%%

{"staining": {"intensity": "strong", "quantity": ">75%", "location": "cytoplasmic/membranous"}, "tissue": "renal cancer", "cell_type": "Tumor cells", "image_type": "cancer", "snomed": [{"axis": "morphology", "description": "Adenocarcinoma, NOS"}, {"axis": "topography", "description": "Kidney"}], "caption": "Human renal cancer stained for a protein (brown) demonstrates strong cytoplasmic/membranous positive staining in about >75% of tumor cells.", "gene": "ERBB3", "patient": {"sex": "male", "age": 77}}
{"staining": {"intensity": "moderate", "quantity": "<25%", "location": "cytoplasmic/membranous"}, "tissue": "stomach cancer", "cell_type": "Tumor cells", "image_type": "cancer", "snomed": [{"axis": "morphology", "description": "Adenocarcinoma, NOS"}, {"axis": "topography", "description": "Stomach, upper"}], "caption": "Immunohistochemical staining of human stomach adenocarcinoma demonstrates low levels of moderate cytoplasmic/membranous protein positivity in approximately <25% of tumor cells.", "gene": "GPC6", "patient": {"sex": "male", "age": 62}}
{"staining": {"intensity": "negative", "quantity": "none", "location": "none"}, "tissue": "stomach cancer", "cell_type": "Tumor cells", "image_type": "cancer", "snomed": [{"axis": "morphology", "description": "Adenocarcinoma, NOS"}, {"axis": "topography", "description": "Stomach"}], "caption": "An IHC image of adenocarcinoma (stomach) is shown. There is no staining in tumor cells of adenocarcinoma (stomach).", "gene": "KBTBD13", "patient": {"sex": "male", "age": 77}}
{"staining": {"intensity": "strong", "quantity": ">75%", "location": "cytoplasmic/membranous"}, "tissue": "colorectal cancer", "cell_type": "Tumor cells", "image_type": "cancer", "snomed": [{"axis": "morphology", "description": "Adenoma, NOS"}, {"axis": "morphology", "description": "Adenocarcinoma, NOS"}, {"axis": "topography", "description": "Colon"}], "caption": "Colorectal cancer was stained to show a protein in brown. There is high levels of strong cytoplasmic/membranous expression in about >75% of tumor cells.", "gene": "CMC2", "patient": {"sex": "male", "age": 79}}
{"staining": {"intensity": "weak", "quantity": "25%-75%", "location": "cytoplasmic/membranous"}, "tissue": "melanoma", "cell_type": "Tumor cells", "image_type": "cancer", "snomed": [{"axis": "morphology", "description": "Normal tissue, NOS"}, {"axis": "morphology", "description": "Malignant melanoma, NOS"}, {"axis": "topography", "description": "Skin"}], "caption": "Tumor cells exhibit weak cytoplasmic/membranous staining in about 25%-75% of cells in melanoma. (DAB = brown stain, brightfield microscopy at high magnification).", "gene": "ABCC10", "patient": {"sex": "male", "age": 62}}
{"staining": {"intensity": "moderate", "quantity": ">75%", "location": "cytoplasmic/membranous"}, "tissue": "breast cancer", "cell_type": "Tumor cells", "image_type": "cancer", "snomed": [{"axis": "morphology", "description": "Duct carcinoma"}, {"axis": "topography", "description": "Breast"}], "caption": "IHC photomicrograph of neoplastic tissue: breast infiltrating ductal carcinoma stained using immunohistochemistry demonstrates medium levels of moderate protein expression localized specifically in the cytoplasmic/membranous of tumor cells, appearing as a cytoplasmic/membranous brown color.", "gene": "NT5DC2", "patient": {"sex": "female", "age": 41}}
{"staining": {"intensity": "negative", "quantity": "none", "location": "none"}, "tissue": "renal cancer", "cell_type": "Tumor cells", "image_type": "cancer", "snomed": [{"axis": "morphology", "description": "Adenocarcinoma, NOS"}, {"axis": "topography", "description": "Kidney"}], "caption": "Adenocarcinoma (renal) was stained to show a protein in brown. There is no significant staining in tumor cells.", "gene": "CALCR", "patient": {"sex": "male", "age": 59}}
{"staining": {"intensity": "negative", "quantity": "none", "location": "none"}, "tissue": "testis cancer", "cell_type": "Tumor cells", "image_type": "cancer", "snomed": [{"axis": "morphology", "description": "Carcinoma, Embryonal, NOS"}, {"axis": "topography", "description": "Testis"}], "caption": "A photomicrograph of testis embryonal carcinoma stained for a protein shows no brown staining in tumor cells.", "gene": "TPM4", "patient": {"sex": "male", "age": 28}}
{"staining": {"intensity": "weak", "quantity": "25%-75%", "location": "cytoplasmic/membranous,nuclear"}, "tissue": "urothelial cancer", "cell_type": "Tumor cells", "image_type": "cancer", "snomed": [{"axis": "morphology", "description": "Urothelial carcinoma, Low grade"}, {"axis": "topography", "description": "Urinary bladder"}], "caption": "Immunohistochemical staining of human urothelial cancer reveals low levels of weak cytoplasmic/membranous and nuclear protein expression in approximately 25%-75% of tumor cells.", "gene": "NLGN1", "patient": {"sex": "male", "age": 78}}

%%

Exercise directions →
From the records above, retype only the lines starting at the line that contains "cells exhibit weak" and ending at the line that contains "photomicrograph of neoplastic", both included.

Output below →
{"staining": {"intensity": "weak", "quantity": "25%-75%", "location": "cytoplasmic/membranous"}, "tissue": "melanoma", "cell_type": "Tumor cells", "image_type": "cancer", "snomed": [{"axis": "morphology", "description": "Normal tissue, NOS"}, {"axis": "morphology", "description": "Malignant melanoma, NOS"}, {"axis": "topography", "description": "Skin"}], "caption": "Tumor cells exhibit weak cytoplasmic/membranous staining in about 25%-75% of cells in melanoma. (DAB = brown stain, brightfield microscopy at high magnification).", "gene": "ABCC10", "patient": {"sex": "male", "age": 62}}
{"staining": {"intensity": "moderate", "quantity": ">75%", "location": "cytoplasmic/membranous"}, "tissue": "breast cancer", "cell_type": "Tumor cells", "image_type": "cancer", "snomed": [{"axis": "morphology", "description": "Duct carcinoma"}, {"axis": "topography", "description": "Breast"}], "caption": "IHC photomicrograph of neoplastic tissue: breast infiltrating ductal carcinoma stained using immunohistochemistry demonstrates medium levels of moderate protein expression localized specifically in the cytoplasmic/membranous of tumor cells, appearing as a cytoplasmic/membranous brown color.", "gene": "NT5DC2", "patient": {"sex": "female", "age": 41}}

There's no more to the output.